Writing Specs

Specs are YAML files that declaratively describe what you want to measure and how to slice the data. There are three spec types: MetricSpec, SliceSpec, and SegmentSpec.

MetricSpec

A metric defines a single measurable quantity from a source table.

metric:
  name: ctr
  description: Click-through rate — ratio of clicks to impressions
  source: duckdb://ad_campaigns.duckdb/ad_campaigns
  numerator: "SUM(clicks)"
  denominator: "SUM(impressions)"
  timestamp_col: date
  entities: [platform, campaign_type, country]

Fields

Field	Required	Description
`name`	Yes	Unique identifier used in `MetricCompute.compute()`
`source`	Yes	Source URI — see Connectors for format
`numerator`	Yes	SQL expression containing an aggregate function call (`SUM`, `AVG`, `COUNT`, `MIN`, `MAX`)
`timestamp_col`	Yes	Column used for `time_window` filtering
`denominator`	No	SQL expression containing an aggregate function call. When present, the metric is computed as `numerator / denominator` (ratio).
`entities`	No	List of entity column names supported for `by_entity` disaggregation (e.g. `[user_id, device_id]`). Must be non-empty if provided.
`description`	No	Human-readable description

The aggregation type is inferred from the SQL function in numerator (and denominator). There is no separate aggregation field — write the aggregate directly in the expression.

Aggregation types

ratiosumavgcountmaxmin

Ratio is implied by the presence of a denominator. Both numerator and denominator must contain an aggregate function.

metric:
  name: ctr
  description: Click-through rate — ratio of clicks to impressions
  source: duckdb://ad_campaigns.duckdb/ad_campaigns
  numerator: "SUM(clicks)"

## Given records
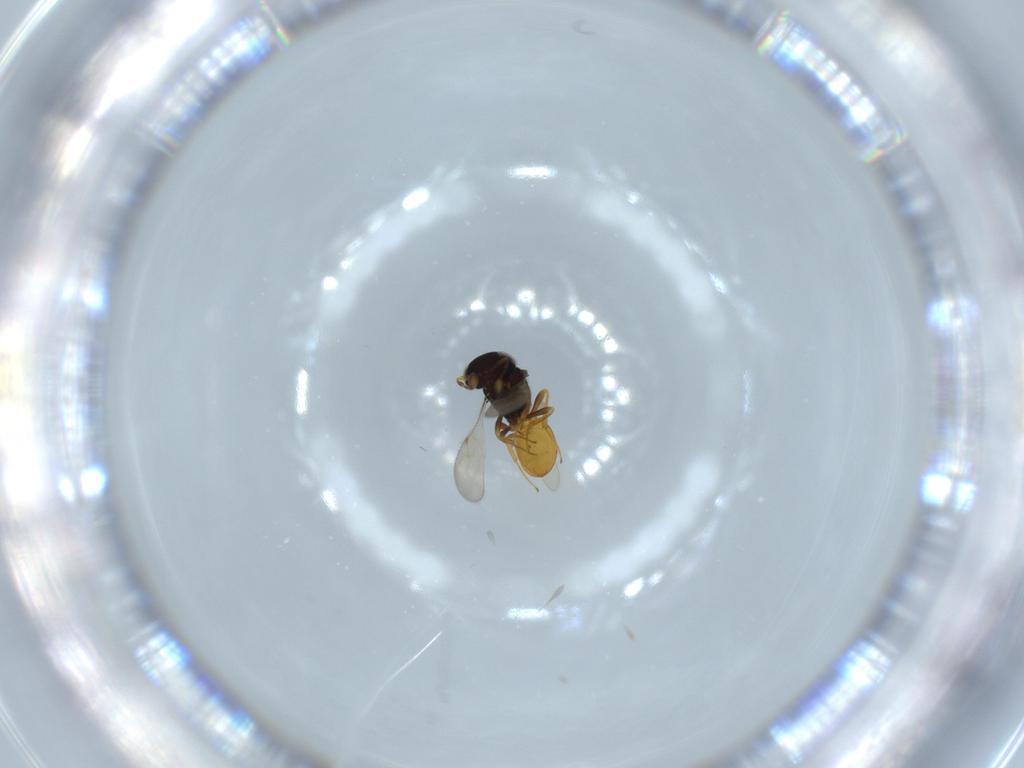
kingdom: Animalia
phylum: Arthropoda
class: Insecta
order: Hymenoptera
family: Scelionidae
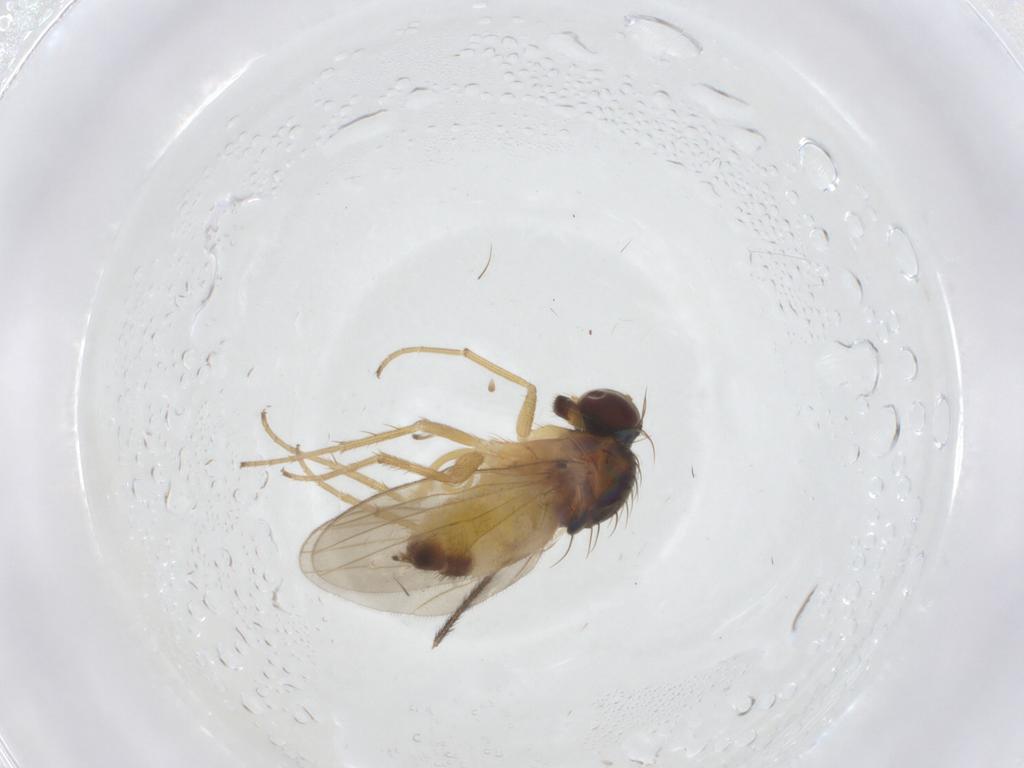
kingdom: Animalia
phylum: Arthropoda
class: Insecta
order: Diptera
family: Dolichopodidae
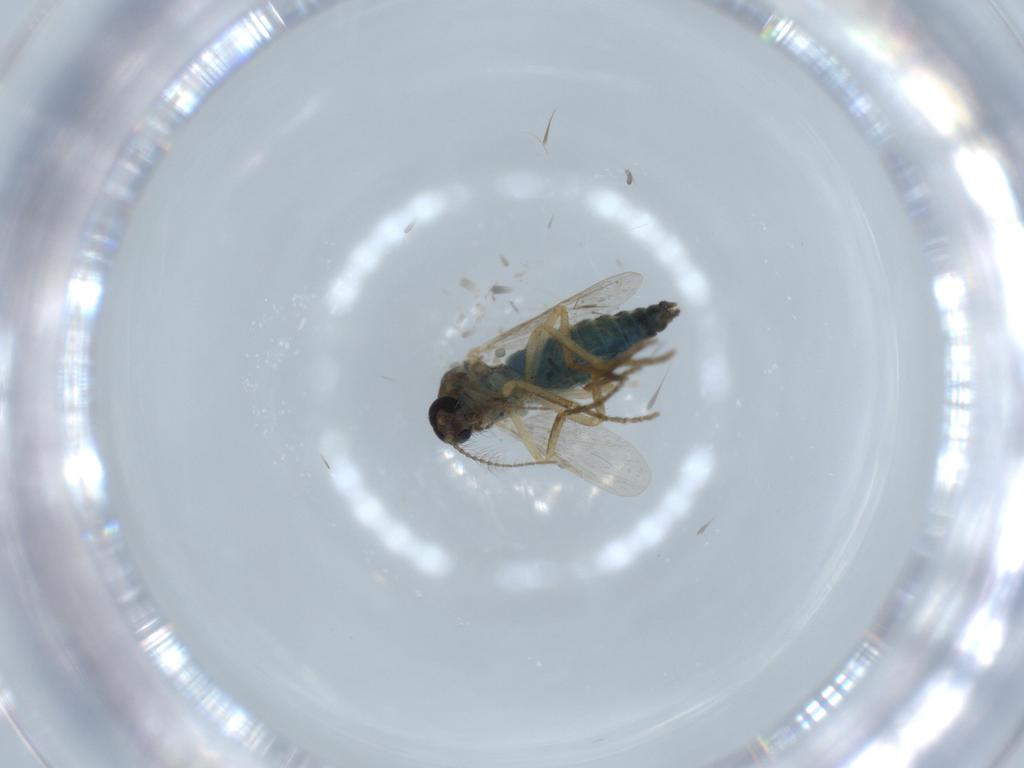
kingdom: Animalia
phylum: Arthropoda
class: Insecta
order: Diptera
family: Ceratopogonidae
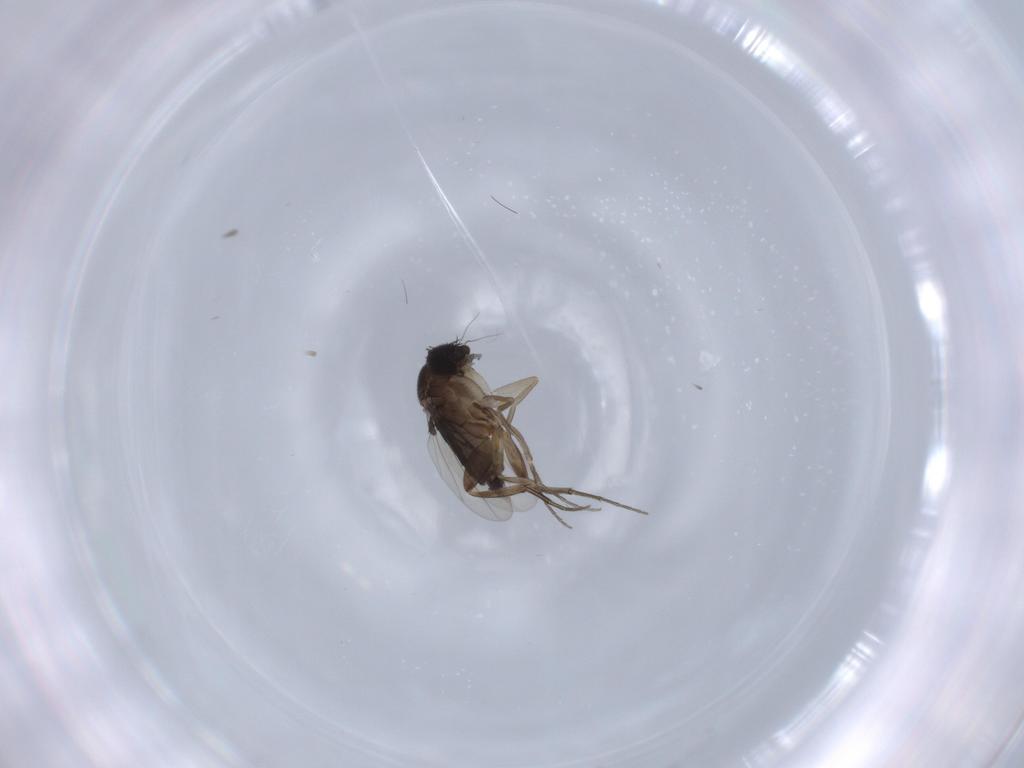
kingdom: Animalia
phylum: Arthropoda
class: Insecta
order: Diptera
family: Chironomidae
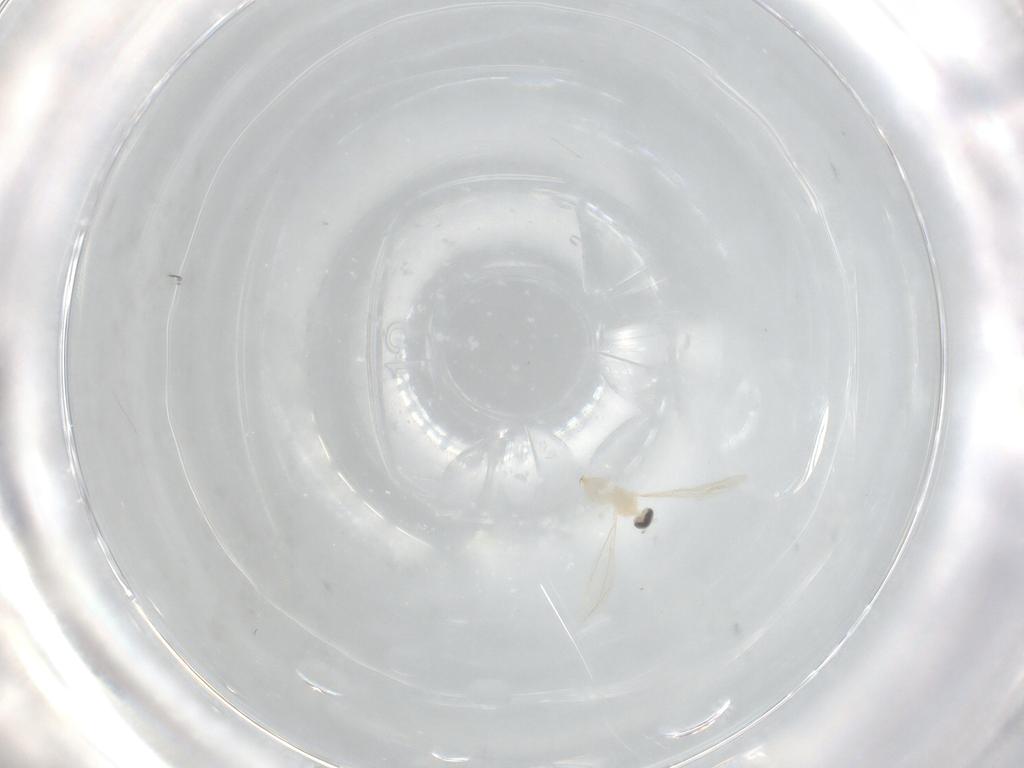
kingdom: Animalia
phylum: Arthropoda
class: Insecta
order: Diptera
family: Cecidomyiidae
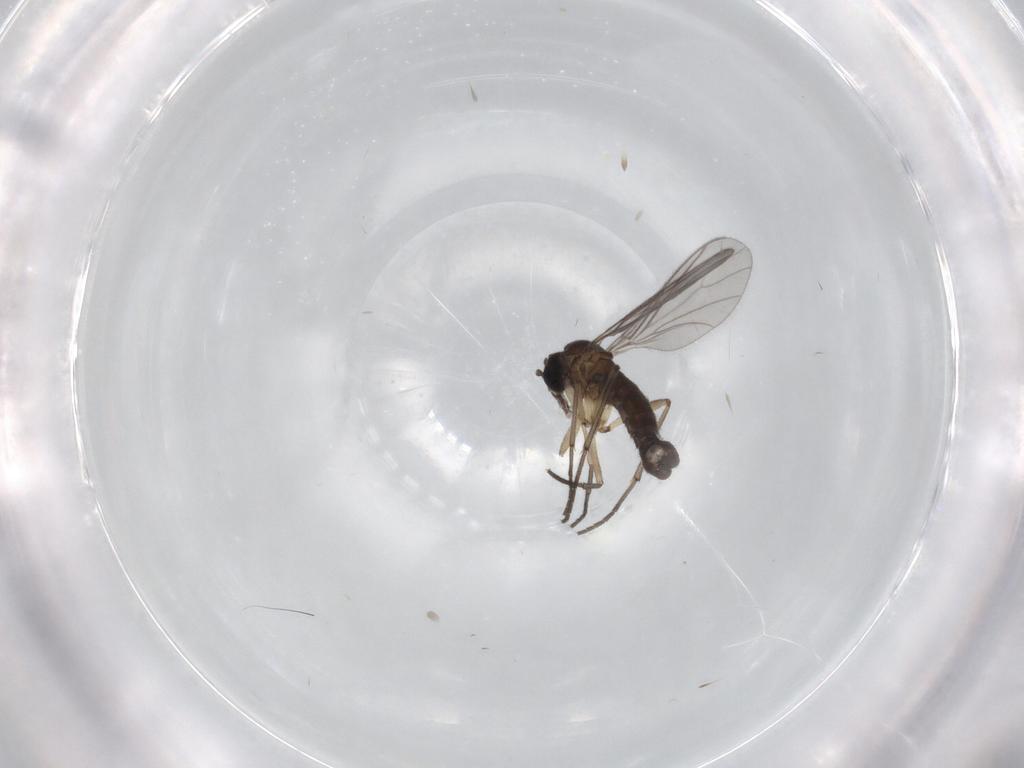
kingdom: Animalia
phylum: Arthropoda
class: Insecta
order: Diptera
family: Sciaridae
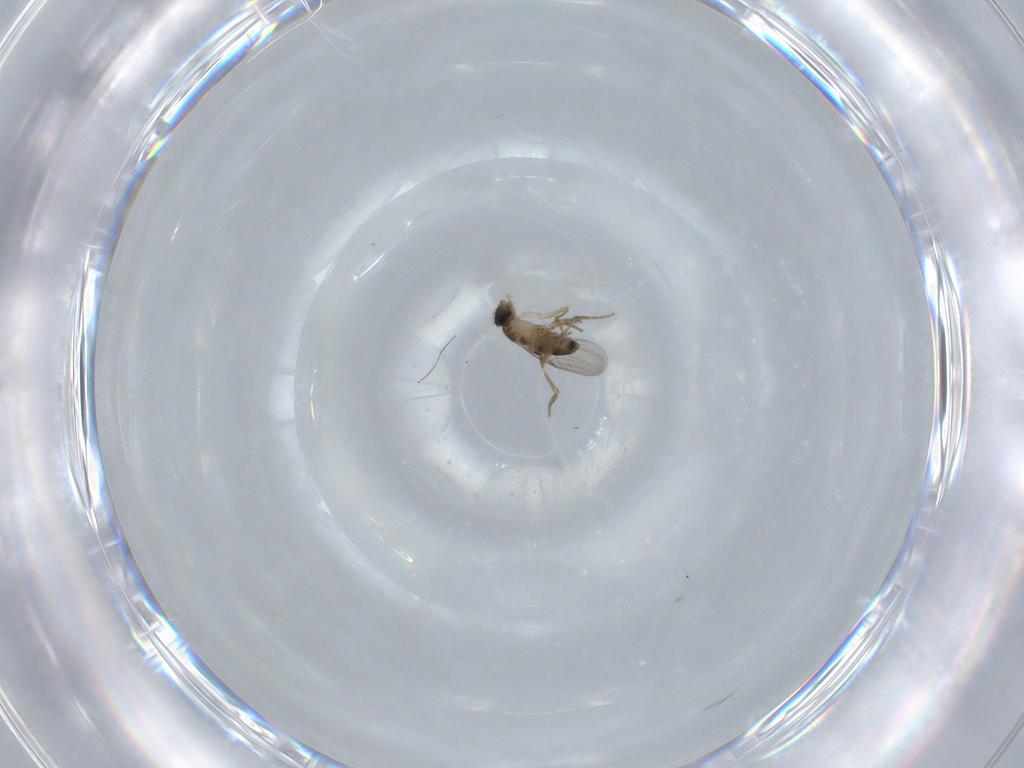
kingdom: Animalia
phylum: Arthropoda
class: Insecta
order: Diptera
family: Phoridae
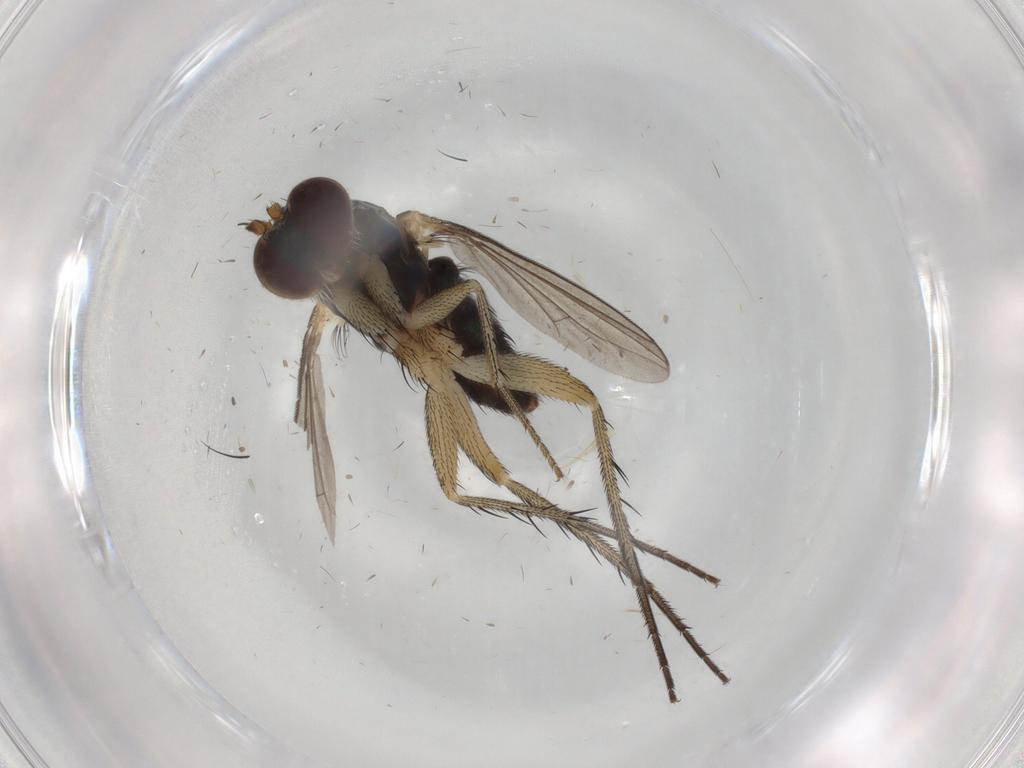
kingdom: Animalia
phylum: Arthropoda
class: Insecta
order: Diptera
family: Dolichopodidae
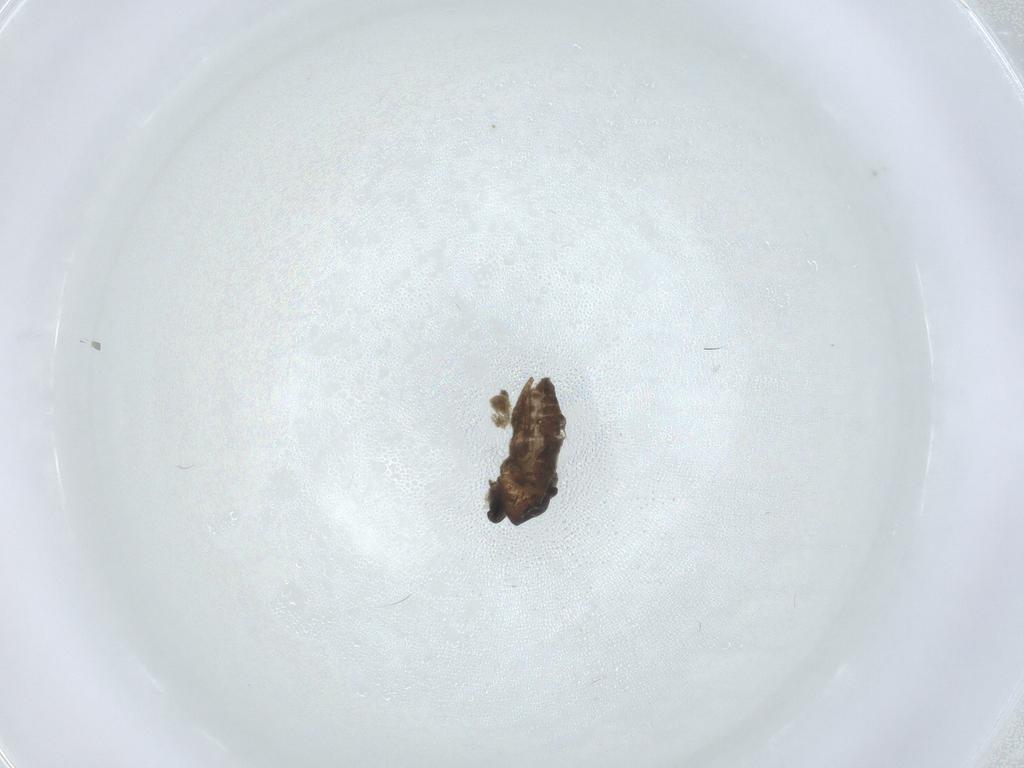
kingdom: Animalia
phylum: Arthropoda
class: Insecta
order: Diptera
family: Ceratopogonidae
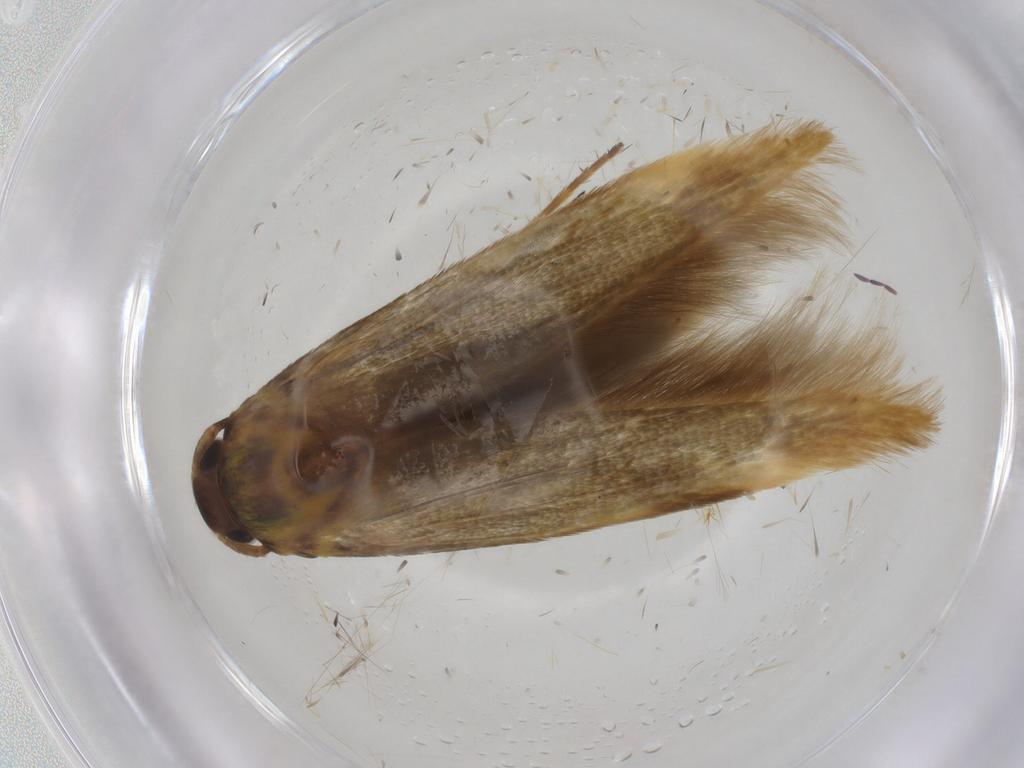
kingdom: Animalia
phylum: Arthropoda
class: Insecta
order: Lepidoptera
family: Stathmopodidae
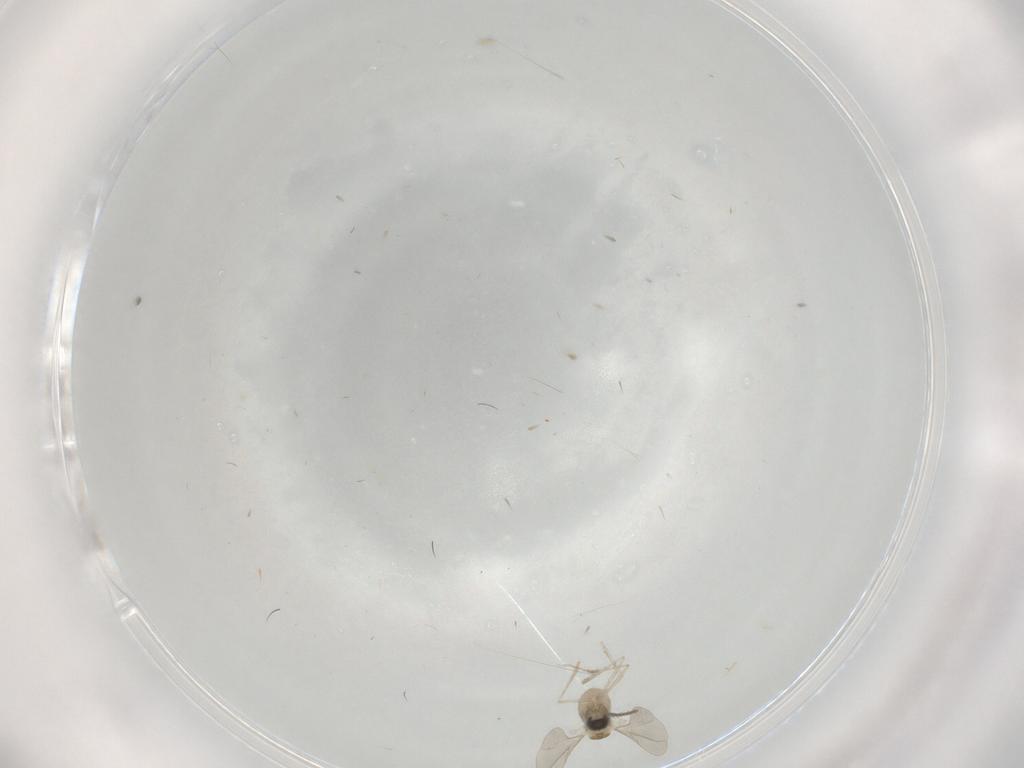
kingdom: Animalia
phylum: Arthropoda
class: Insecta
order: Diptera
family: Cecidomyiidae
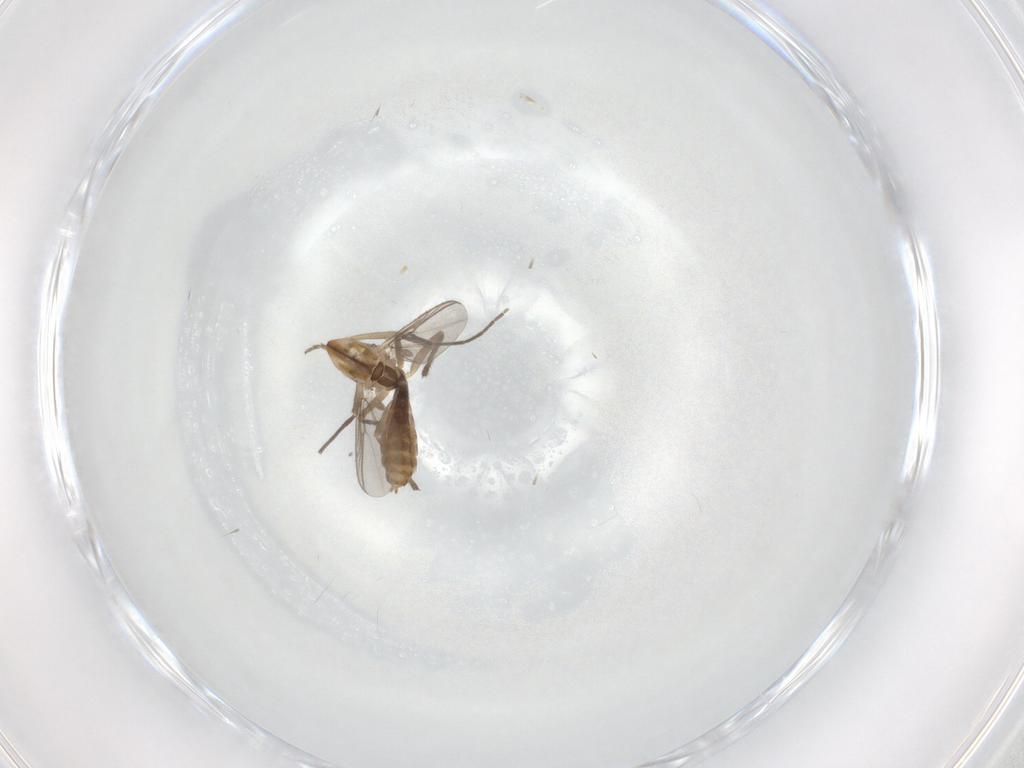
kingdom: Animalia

## The task
In the page on writing specs, how is a metric computed when its spec includes a denominator?

## Result
It is computed as numerator / denominator, a ratio.